— Selected extract —
════════
乐趣区

关于算法:CS257系统架构

CS257 Advanced Computer Architecture
Coursework Assignment
1 Introduction
The purpose of this coursework is to give you some hands-on experience in code
optimisation. By the time that you read this you will have encountered a variety
of code optimisation techniques including loop unrolling and vectorisation.
2 Submission
Your submission will consist of two parts:

  1. Optimised Code (70%)
    A piece of C code based on the initial implementation provided. This C
    code will be assessed with respect to your selection and understanding of
    optimisations, functional correctness, i.e., producing the right answer, and
    execution speed.
  2. Written Report (30%)
    A report (3 pages maximum, excluding references) detailing your design
    and implementation decisions. Your report will be evaluated with respect
    to your understanding of code optimisation techniques and the optimisations
    you attempted. This means that your report should explain:
    (a) which optimisations you used/didn’t use;
    (b) why your chosen optimisations improve performance; and
    (c) how your chosen optimisations affect floating-point correctness.
    Given that you may apply many different optimisations, a sensible approach
    is to build your solution incrementally, saving each partial solution and documenting
    the impact of each optimisation you make. This means that it is in
    your interest to attempt as many different optimisations, or combinations of
    optimisations as you can.
    You may discuss optimisation techniques with others but you are not allowed
    to collaborate on solutions to this assignment. Please remember that the
    University takes all forms of plagiarism seriously.
    1
  3. Introduction to ACACGS
    ACSCGS is a conjugate gradient proxy application for a 3D mesh. The simulation
    will execute for either a fixed number of timesteps, or alternatively until
    the residual value falls below a given threshold. This is done for a given mesh
    size, which is passed in at runtime through command line arguments.
    In this proxy application, a force is applied to each edge boundary of the
    cuboid, which is then propagated throughout the mesh. As each time step
    passes, the force is dissipated within the mesh, until the amount of residual is
    significantly small that the simulation stops (as there is no more calculations to
    perform), or a set number of time steps have passed.
    In addition to providing numeric solutions, the code can also generate visuals
    which depict the pressure within the mesh throughout the simulation run.
    Creating the visualisations relies on two optional packages, Silo and VisIt, which
    are available on the DCS systems.
════════
— Required action —
Repeat the coursework brief word for word from "A report (3" up to and including "as you can.". Rely only on the coursework brief when answering.

Saved data entries
════════
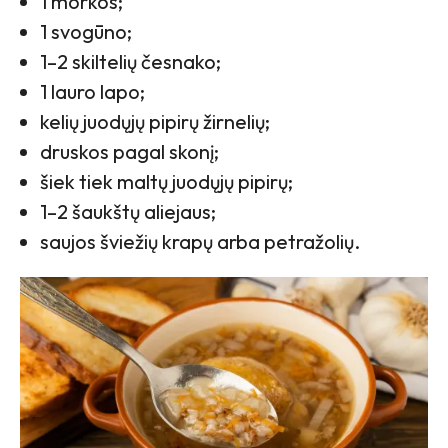
1 morkos;
1 svogūno;
1–2 skiltelių česnako;
1 lauro lapo;
kelių juodųjų pipirų žirnelių;
druskos pagal skonį;
šiek tiek maltų juodųjų pipirų;
1–2 šaukštų aliejaus;
saujos šviežių krapų arba petražolių.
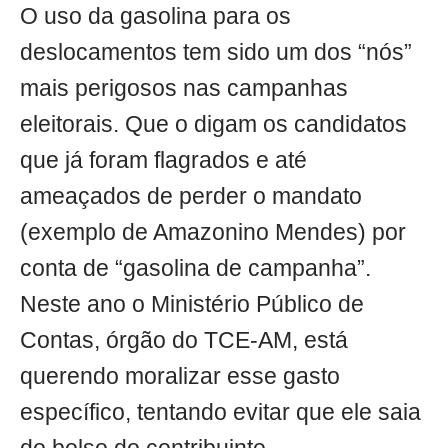
O uso da gasolina para os
deslocamentos tem sido um dos “nós”
mais perigosos nas campanhas
eleitorais. Que o digam os candidatos
que já foram flagrados e até
ameaçados de perder o mandato
(exemplo de Amazonino Mendes) por
conta de “gasolina de campanha”.
Neste ano o Ministério Público de
Contas, órgão do TCE-AM, está
querendo moralizar esse gasto
específico, tentando evitar que ele saia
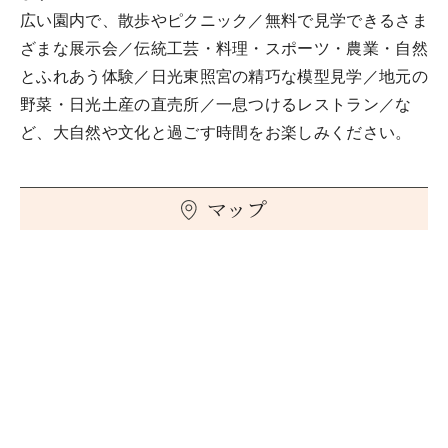
広い園内で、散歩やピクニック／無料で見学できるさま
ざまな展示会／伝統工芸・料理・スポーツ・農業・自然
とふれあう体験／日光東照宮の精巧な模型見学／地元の
野菜・日光土産の直売所／一息つけるレストラン／な
ど、大自然や文化と過ごす時間をお楽しみください。
マップ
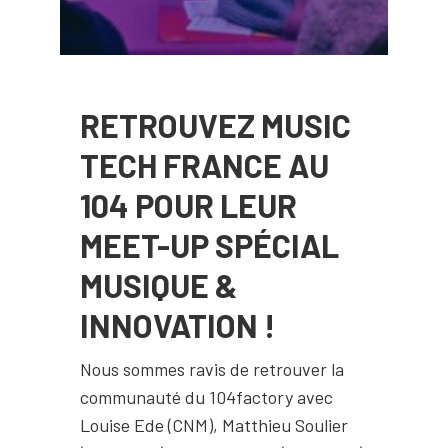
RETROUVEZ MUSIC
TECH FRANCE AU
104 POUR LEUR
MEET-UP SPÉCIAL
MUSIQUE &
INNOVATION !
Nous sommes ravis de retrouver la
communauté du 104factory avec
Louise Ede (CNM), Matthieu Soulier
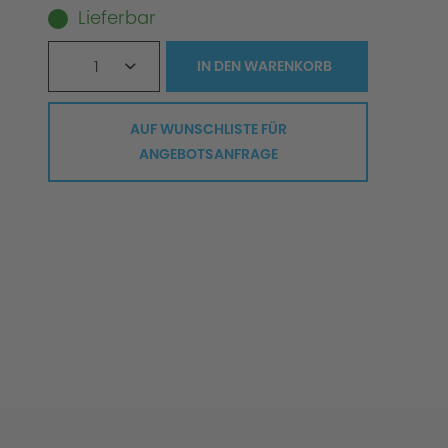
Lieferbar
1
IN DEN
WARENKORB
AUF WUNSCHLISTE FÜR
ANGEBOTSANFRAGE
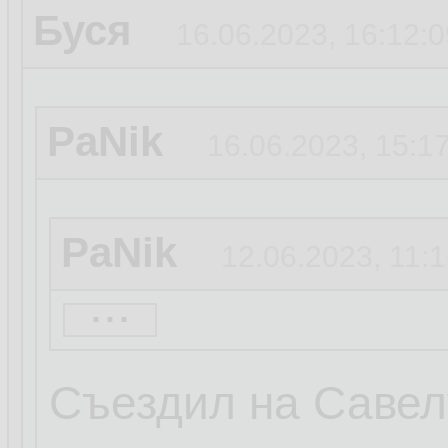
Буся
16.06.2023, 16:12:0
PaNik
16.06.2023, 15:1
PaNik
12.06.2023, 11:
...
PaNik
12.06.2023, 11:
Съездил на Савелу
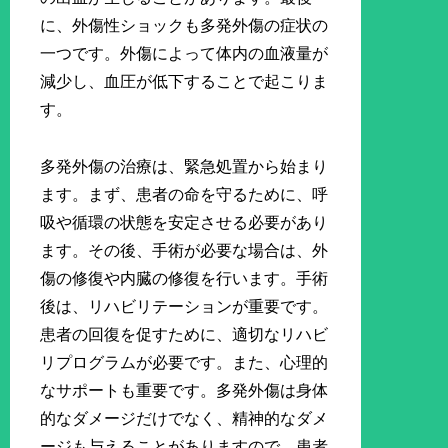
に、外傷性ショックも多発外傷の症状の
一つです。外傷によって体内の血液量が
減少し、血圧が低下することで起こりま
す。
多発外傷の治療は、緊急処置から始まり
ます。まず、患者の命を守るために、呼
吸や循環の状態を安定させる必要があり
ます。その後、手術が必要な場合は、外
傷の修復や内臓の修復を行います。手術
後は、リハビリテーションが重要です。
患者の回復を促すために、適切なリハビ
リプログラムが必要です。また、心理的
なサポートも重要です。多発外傷は身体
的なダメージだけでなく、精神的なダメ
ージも与えることがありますので、患者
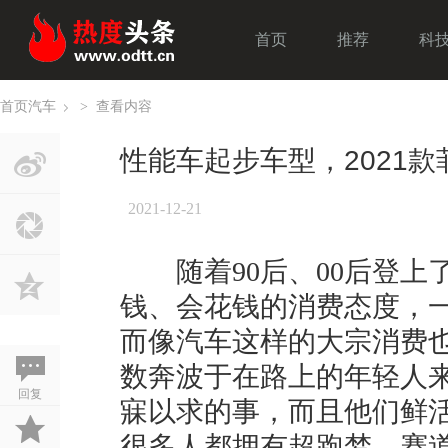
首页
推荐
科
首页
汽车
>
查看内容
›
性能车起步车型，2021
2021-12-21
随着90后、00后登上
钱、会花钱的消费态度，
而像汽车这样的大宗消费
数奔波于在路上的年轻人
回复
寐以求的事，而且他们鲜
很多人都拥有超跑梦，赛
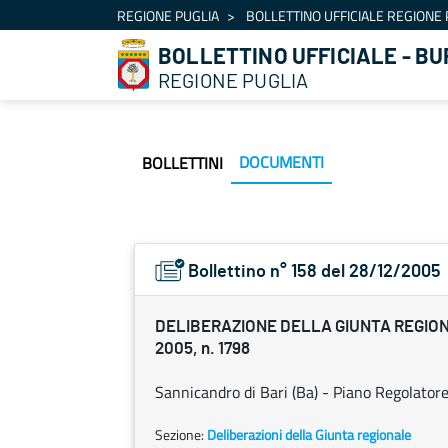
Navigazione
REGIONE PUGLIA
BOLLETTINO UFFICIALE REGIONE 
Salta al contenuto
BOLLETTINO UFFICIALE - BU
REGIONE PUGLIA
DOCUMENTI
BOLLETTINI
Bollettino n° 158 del 28/12/2005
DELIBERAZIONE DELLA GIUNTA REGION
2005, n. 1798
Sannicandro di Bari (Ba) - Piano Regolatore
Sezione:
Deliberazioni della Giunta regionale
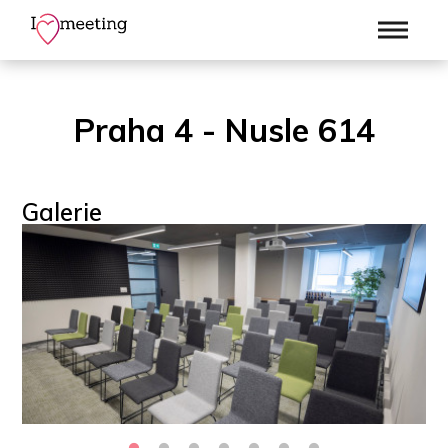
Praha 4 - Nusle 614
Galerie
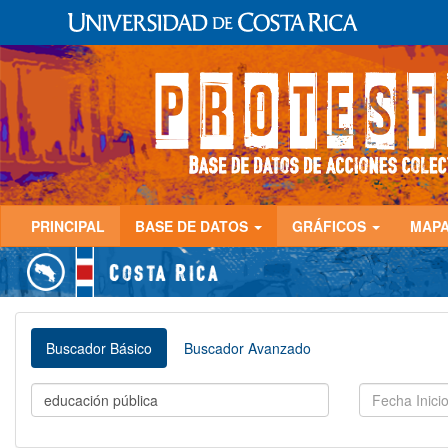
PRINCIPAL
BASE DE DATOS
GRÁFICOS
MAP
Buscador Básico
Buscador Avanzado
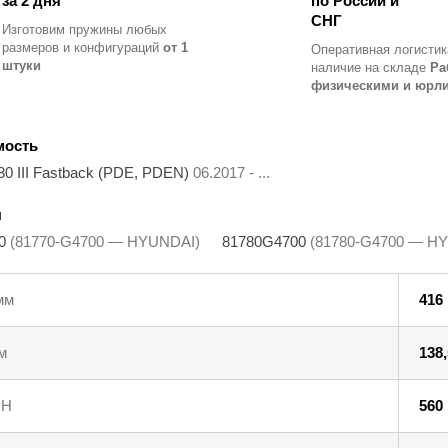
за 2 дня
по России и
СНГ
Изготовим пружины любых
размеров и конфигураций
от 1
Оперативная логистик
штуки
наличие на складе
Ра
физическими и юрл
мость
0 III Fastback (PDE, PDEN)
06.2017 - ...
ы
00
(81770-G4700 — HYUNDAI)
81780G4700
(81780-G4700 — H
мм
416
м
138,
 Н
560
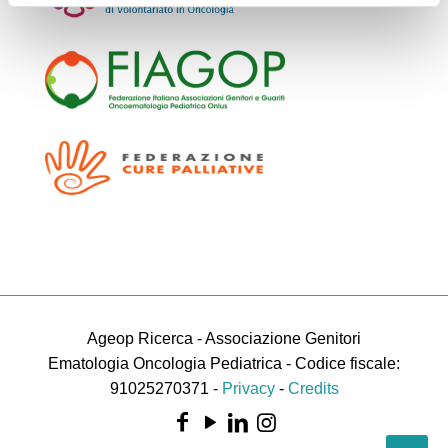
Ageop Ricerca - Associazione Genitori
Ematologia Oncologia Pediatrica - Codice fiscale:
91025270371 -
Privacy
-
Credits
════════
— Task answer —
A report (3 pages maximum, excluding references) detailing your design
    and implementation decisions. Your report will be evaluated with respect
    to your understanding of code optimisation techniques and the optimisations
    you attempted. This means that your report should explain:
    (a) which optimisations you used/didn’t use;
    (b) why your chosen optimisations improve performance; and
    (c) how your chosen optimisations affect floating-point correctness.
    Given that you may apply many different optimisations, a sensible approach
    is to build your solution incrementally, saving each partial solution and documenting
    the impact of each optimisation you make. This means that it is in
    your interest to attempt as many different optimisations, or combinations of
    optimisations as you can.